Upon his return to the US, Ryan was sent to Fort Lewis, south of Seattle. The melting pot port city, rich in natural beauty (and rainfall) felt like home and would be for the next 50-odd years.

It’s where Akers first heard the Ryan roar. Having built the soccer programme at the University of Washington, he coached myriad other sides, plenty of them to glory. His FC Lowenbrau team were prolific US women’s champions.

In June 1985, history and the US Soccer Federation came calling. He was named the country’s first women’s coach and Ryan’s initial reaction to Soccer America magazine captures how ground-up the job would be. “I’m a little vague about all the details,” he said.

Some clarity arrived in August with an invite to the Women’s Mundialito tournament in Italy. Ryan’s first squad included a teenage Akers. It was far from seamless. The team inherited men’s kits and sewed on US WNT patches. They lost their first ever game 1-0 against the hosts. But Akers wrote her name into history against Denmark with the country’s first goal in a 2-2 draw. Defeats to England and Denmark followed.

“The results are immaterial,” Ryan typically said afterwards. “Given proper training and support, I’m convinced the US can play competitively with any country in the world.” Akers concurred then — and now.

“In a matter of two or three games, we learned what it meant to play for your country but also what it meant to play in an international setting, away from home,” she said. “Mike made that mark.
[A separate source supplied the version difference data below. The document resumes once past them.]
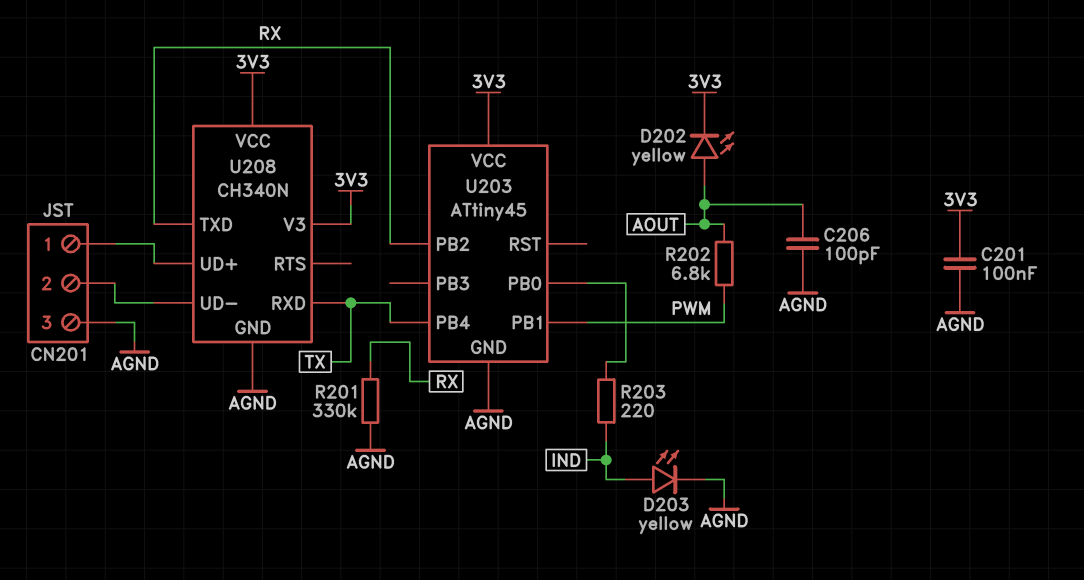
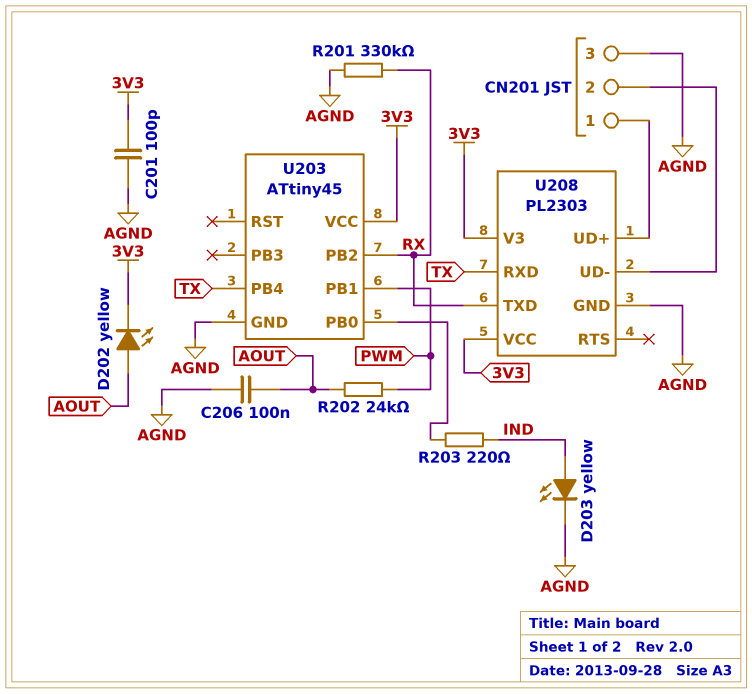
C201: 100nF (3V3, AGND) -> 100pF (3V3, AGND)
C206: 100pF (AGND, AOUT) -> 100nF (AGND, AOUT)
R202: 6.8k (AOUT, PWM) -> 24k (AOUT, PWM)
U208: CH340N -> PL2303

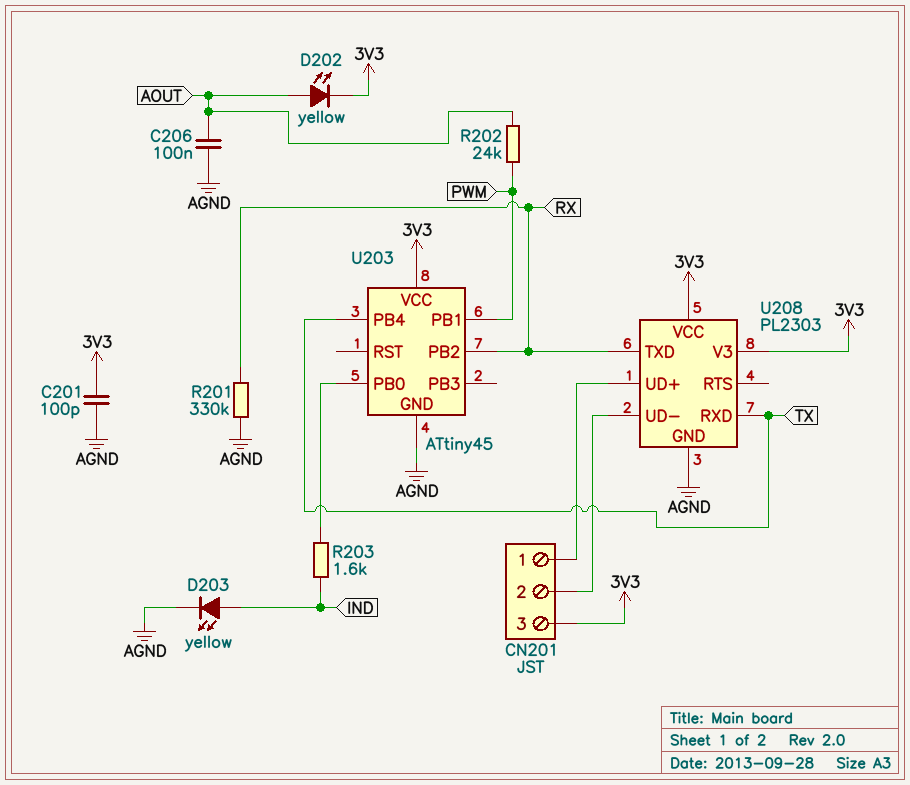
CN201 pin 3: AGND -> 3V3
R203: 220 (IND, U203/PB0) -> 1.6k (IND, U203/PB0)

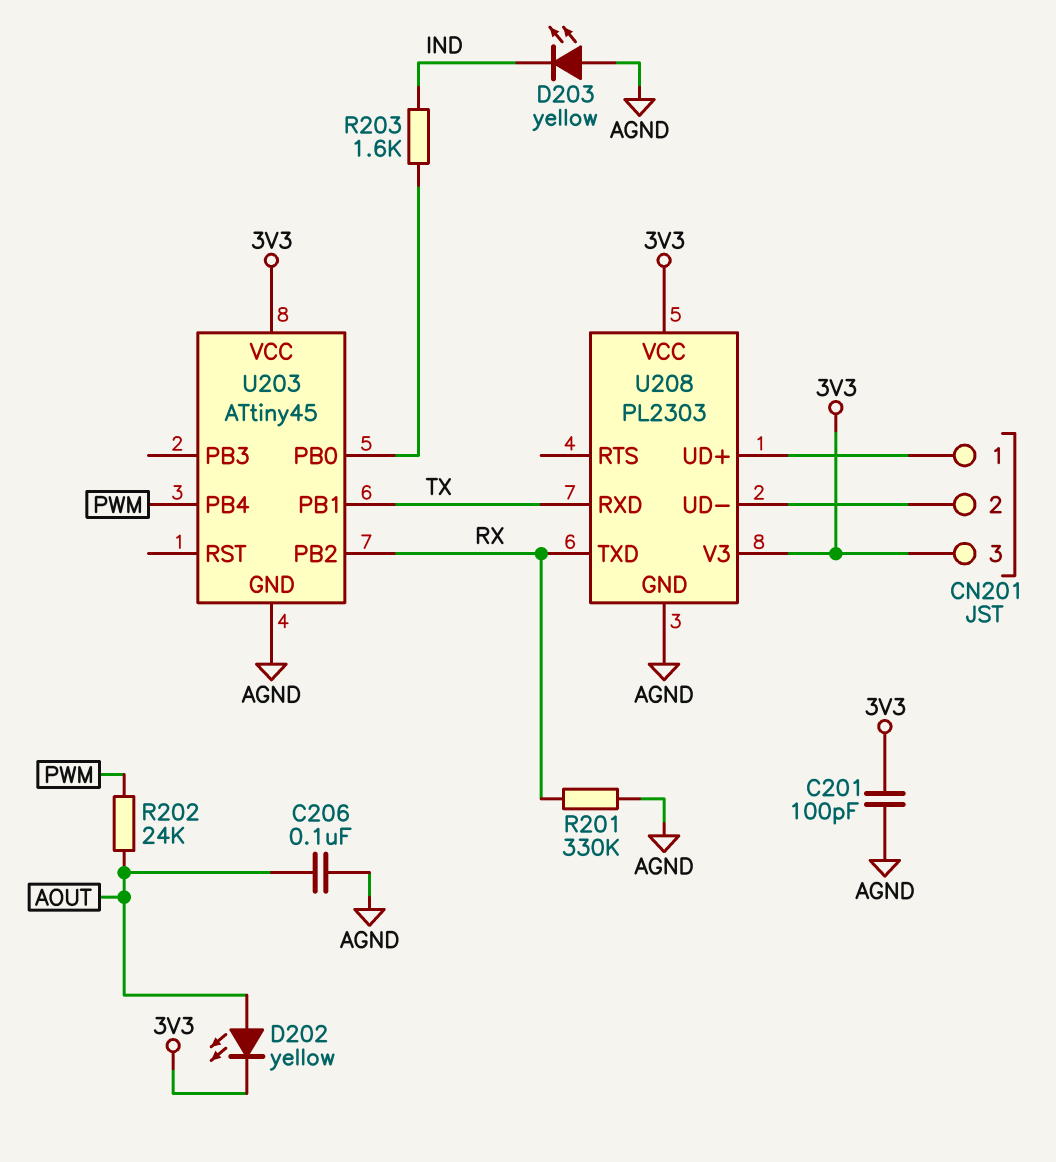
D203: LED yellow (A IND, K AGND) -> LED yellow (A AGND, K IND)
U203 pin PB1: PWM -> TX
U203 pin PB4: TX -> PWM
It’s crazy to think those four games started everything for us.” 

But it would be the end for Ryan, whose fire and demanding nature may have had something to do with it. He was replaced by Anson Dorrance who led Akers and many of Ryan’s group to a first World Cup win in 1991. “The future was bright,” says Kevin. 

"He was disappointed to not be brought back.” Undeterred, Ryan went back to his mission: cultivating the culture and future of the game in the Pacific Northwest. 

He brought youth teams on trips home to Ireland and in later years the Emerald City honoured his impact. Tributes flowed more freely when he passed from an auto-immune disorder in 2012.

“Mike Ryan was there at the very beginning of what has become the most successful women’s international soccer program in the world,” then US Soccer president Sunil Gulati said. “His contribution will never be forgotten.” 

This week Ryan’s adopted and original home come together on a more competitive footing than ever before, something that Akers is sure would please the man himself.

“I actually got to talk to Vera recently,” Akers revealed. 

“Just sharing some of her stories and how excited she is to play here against the US. I’ll be watching closely after talking to her. To hear Vera talk about the support and enthusiasm they have for the women’s game now was, gosh, very exciting.” 

The US women, however, remain the bar. Thanks in no small part to their founding Irish father.